- **PASSAGE TO READ**
Start of Block

When mass protests broke out against Egyptian President Hosni Mubarak on Jan. 25, 2011, the Muslim Brotherhood was on the cusp of a historic opportunity.

The Brothers didn't start or organize the protests. That honor belonged to a loose coalition of leftists, democratic reformers, and Internet activists who used the murder of a young businessman by Egypt's thuggish police, and the example of Tunisia's own revolt, as the springboard for a history-altering uprising. The Brotherhood, fearful of a government crackdown as always, didn't even join the protests until the handwriting was on the wall.

But the Brothers knew they were Egypt's most popular and best-organized grass-roots movement and were perfectly poised to take advantage of a political opening. They grabbed the opportunity.

Now, 2-1/2 years later Mohamed Morsi, the man the Brothers propelled to Egypt's presidency, is under house arrest, and his allies swept from political office and influence by the military. Brotherhood news media have been shuttered and arrest warrants issued for the group's leaders. The same military that gave them their chance at power when it deposed Mr. Mubarak booted them from office in a second coup after protests that dwarfed those of 2011.

While the Brotherhood's opponents have rejoiced, a return to indirect military rule has roiled the country. Brotherhood supporters have taken to the street every day since July 3, when the Supreme Council of the Armed Forces (SCAF) appointed Judge Adly Mansour, a political neophyte completely unknown to the public, as interim president. Fifty Brotherhood supporters were gunned down by the military on July 8 and overnight clashes yesterday and today in Cairo between supporters and opponents of the deposed president left at least 7 dead. The Brotherhood has vowed to paralyze the city with ongoing sit-ins and protests until Morsi's rule is restored. 

Egypt's current political chaos isn't entirely the fault of the Brothers, but in Egypt they're getting most of the blame – and certainly deserve the lion's share of it.

The dream was that that the founding movement of the modern Islamist project in its founding country would finally come to power and prove to the region and the world that political Islam works. But instead, Egypt became ungovernable as Mr. Morsi and his advisers alienated opponents, failed to build coalitions and treated a narrow presidential election victory as license to remake Egypt in their own image.

End of Block

- **TASKS**
(1) In the passage on Egypt's Muslim Brotherhood, whom did the Supreme Council of the Armed Forces appoint as interim president on July 3?
(2) Translate this sentence from the passage on Egypt's Muslim Brotherhood into Spanish: "The Brothers didn't start or organize the protests."

- **LISTED ENTRIES**
Start of Block

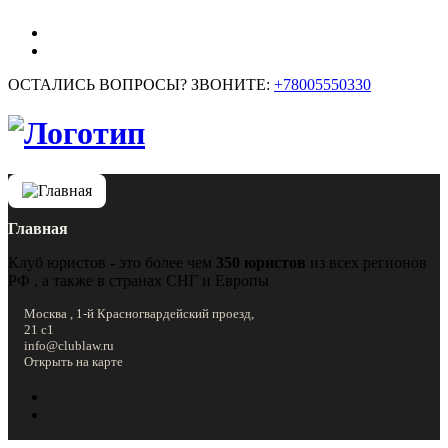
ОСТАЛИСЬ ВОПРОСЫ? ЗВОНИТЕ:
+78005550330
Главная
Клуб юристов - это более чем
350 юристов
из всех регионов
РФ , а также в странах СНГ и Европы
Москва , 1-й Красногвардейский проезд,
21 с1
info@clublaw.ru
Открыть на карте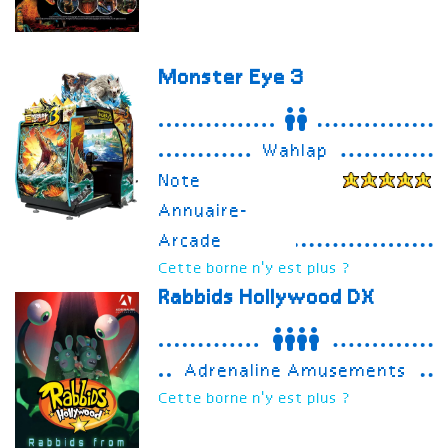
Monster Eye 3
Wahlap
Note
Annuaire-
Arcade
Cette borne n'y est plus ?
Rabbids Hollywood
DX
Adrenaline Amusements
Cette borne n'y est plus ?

End of Block
Start of Block

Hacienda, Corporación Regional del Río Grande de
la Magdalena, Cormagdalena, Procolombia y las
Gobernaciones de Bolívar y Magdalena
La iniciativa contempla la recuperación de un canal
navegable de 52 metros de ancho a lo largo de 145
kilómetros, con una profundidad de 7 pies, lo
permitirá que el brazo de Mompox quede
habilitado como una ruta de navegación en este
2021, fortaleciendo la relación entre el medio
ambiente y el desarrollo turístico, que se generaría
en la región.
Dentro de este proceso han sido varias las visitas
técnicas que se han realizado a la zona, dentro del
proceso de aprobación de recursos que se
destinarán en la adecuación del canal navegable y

End of Block

- **RESPONSES TO THE EXERCISE**
(1) Judge Adly Mansour.

(2) Los Hermanos no iniciaron ni organizaron las protestas.